The trainers saw his toe snap out of its socket, and tried to push it back into place. He tried getting up and walking on it, but to no avail. Soon, his entire foot started to swell up. His senior season was over before it began.
“It was real frustrating because I felt like I had gotten my body where I wanted it to be,” Wadley said. “My physicals were good, my mentals were good, I was just ready to get back out there.”
Instead, UTEP’s projected top player on offense had to undergo foot surgery and spend the next six months trying to get back to where he started. It was a frustrating break for a running back that seemed right on the edge of a breakout moment.
Many upperclassmen would have flirted with the transfer portal, or even considered retiring from football after getting their degree.
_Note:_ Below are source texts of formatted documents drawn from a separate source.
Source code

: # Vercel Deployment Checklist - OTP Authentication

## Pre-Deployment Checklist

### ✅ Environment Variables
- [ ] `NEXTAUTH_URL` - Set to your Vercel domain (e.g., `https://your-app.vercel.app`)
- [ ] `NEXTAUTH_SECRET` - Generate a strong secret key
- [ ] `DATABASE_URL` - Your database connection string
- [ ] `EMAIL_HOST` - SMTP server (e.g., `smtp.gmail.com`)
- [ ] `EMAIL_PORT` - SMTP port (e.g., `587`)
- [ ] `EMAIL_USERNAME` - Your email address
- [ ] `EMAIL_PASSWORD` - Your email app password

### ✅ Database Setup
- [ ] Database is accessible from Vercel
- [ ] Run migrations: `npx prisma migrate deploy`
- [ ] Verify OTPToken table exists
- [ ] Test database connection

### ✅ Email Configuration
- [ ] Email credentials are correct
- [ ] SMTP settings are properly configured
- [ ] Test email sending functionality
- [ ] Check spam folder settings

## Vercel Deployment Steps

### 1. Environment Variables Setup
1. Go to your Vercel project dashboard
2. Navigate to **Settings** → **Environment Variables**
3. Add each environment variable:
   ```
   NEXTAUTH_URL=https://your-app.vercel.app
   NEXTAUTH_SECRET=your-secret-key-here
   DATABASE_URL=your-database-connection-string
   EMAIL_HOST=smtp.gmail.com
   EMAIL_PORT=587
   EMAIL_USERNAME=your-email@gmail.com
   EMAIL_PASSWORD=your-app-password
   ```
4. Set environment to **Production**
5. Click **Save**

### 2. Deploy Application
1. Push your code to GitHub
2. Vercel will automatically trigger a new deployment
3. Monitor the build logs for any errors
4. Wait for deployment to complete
But even as he was unceremoniously forced into a redshirt season, Wadley’s focus was solely on leading by example and supporting his teammates.
“His mindset never left the program,” UTEP offensive coordinator Mike Canales said. “He was always around in meetings, always encouraging the guy at practice. This guy is invested in this program.”
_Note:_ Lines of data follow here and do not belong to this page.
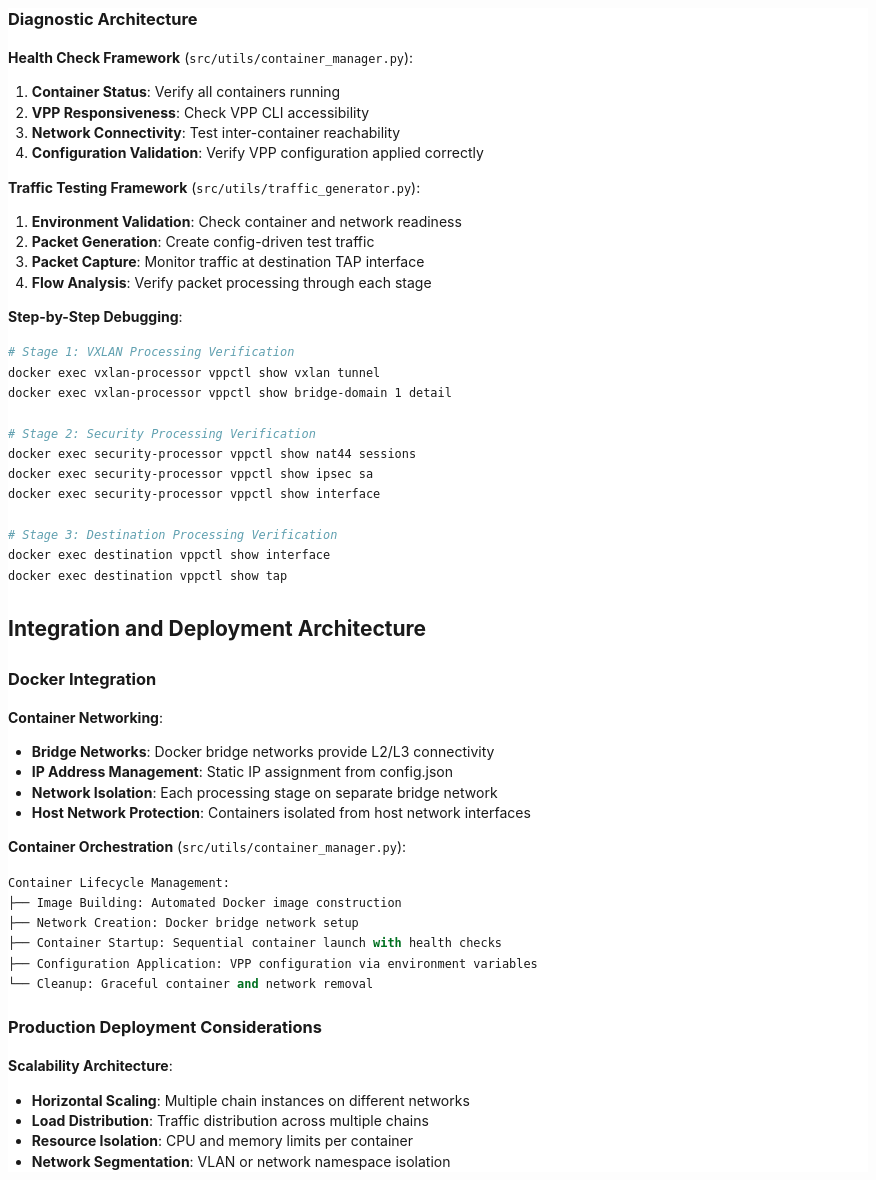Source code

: ### Diagnostic Architecture

**Health Check Framework** (`src/utils/container_manager.py`):
1. **Container Status**: Verify all containers running
2. **VPP Responsiveness**: Check VPP CLI accessibility  
3. **Network Connectivity**: Test inter-container reachability
4. **Configuration Validation**: Verify VPP configuration applied correctly

**Traffic Testing Framework** (`src/utils/traffic_generator.py`):
1. **Environment Validation**: Check container and network readiness
2. **Packet Generation**: Create config-driven test traffic
3. **Packet Capture**: Monitor traffic at destination TAP interface  
4. **Flow Analysis**: Verify packet processing through each stage

**Step-by-Step Debugging**:
```bash
# Stage 1: VXLAN Processing Verification
docker exec vxlan-processor vppctl show vxlan tunnel
docker exec vxlan-processor vppctl show bridge-domain 1 detail

# Stage 2: Security Processing Verification  
docker exec security-processor vppctl show nat44 sessions
docker exec security-processor vppctl show ipsec sa
docker exec security-processor vppctl show interface

# Stage 3: Destination Processing Verification
docker exec destination vppctl show interface
docker exec destination vppctl show tap
```

## Integration and Deployment Architecture

### Docker Integration

**Container Networking**:
- **Bridge Networks**: Docker bridge networks provide L2/L3 connectivity
- **IP Address Management**: Static IP assignment from config.json
- **Network Isolation**: Each processing stage on separate bridge network
- **Host Network Protection**: Containers isolated from host network interfaces

**Container Orchestration** (`src/utils/container_manager.py`):
```python
Container Lifecycle Management:
├── Image Building: Automated Docker image construction
├── Network Creation: Docker bridge network setup
├── Container Startup: Sequential container launch with health checks  
├── Configuration Application: VPP configuration via environment variables
└── Cleanup: Graceful container and network removal
```

### Production Deployment Considerations

**Scalability Architecture**:
- **Horizontal Scaling**: Multiple chain instances on different networks
- **Load Distribution**: Traffic distribution across multiple chains  
- **Resource Isolation**: CPU and memory limits per container
- **Network Segmentation**: VLAN or network namespace isolation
The unfortunate injury gave Wadley a rare fresh start. The senior dealt with injuries for most of his career, and had to play with an underdeveloped roster. The 2020 season features the most complete offense of the Dimel era – and Wadley is ready to take center stage.
To help solidify his new mindset, Wadley switched his jersey from No. 4 to No. 2. It’s the same number he wore at Kennedale High School when he ran for 2,511 yards and 45 touchdowns as a high school senior. More importantly, it’s a tribute to his friend Luke Laufenberg, who lost his battle with leukemia before the 2019 season.
“I think it’s going to give me a little reminder of what to play for and who to play for, and to not take it for granted because this is ultimately my last shot,” Wadley said. “I’m going to give it all I’ve got.”